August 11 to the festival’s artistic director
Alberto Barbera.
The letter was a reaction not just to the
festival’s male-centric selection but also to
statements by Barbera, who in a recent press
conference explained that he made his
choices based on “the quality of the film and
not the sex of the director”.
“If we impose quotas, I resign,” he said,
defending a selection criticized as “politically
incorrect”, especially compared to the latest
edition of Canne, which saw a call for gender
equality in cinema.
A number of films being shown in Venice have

==

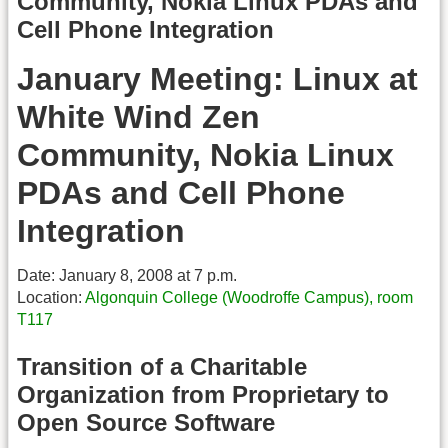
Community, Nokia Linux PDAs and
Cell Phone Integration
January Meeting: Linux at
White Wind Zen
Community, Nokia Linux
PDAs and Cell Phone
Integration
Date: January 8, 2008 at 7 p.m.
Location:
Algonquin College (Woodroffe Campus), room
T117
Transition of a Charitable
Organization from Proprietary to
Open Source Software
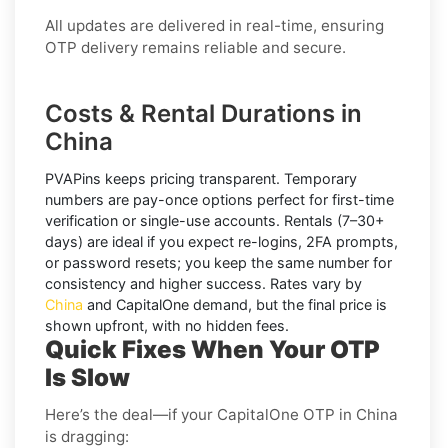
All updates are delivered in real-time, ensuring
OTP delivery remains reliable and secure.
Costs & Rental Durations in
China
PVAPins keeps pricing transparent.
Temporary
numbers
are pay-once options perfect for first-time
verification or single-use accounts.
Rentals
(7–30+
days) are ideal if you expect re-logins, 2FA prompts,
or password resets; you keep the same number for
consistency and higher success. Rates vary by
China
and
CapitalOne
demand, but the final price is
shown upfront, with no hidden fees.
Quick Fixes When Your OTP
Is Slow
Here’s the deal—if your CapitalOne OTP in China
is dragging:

▸ Problem requirements: Write out again every line from the one containing "Community, Nokia Linux PDAs and" down to the one containing "Open Source Software", both included, keeping each line as it appears.

▸ Result of the task:
Community, Nokia Linux PDAs and
Cell Phone Integration
January Meeting: Linux at
White Wind Zen
Community, Nokia Linux
PDAs and Cell Phone
Integration
Date: January 8, 2008 at 7 p.m.
Location:
Algonquin College (Woodroffe Campus), room
T117
Transition of a Charitable
Organization from Proprietary to
Open Source Software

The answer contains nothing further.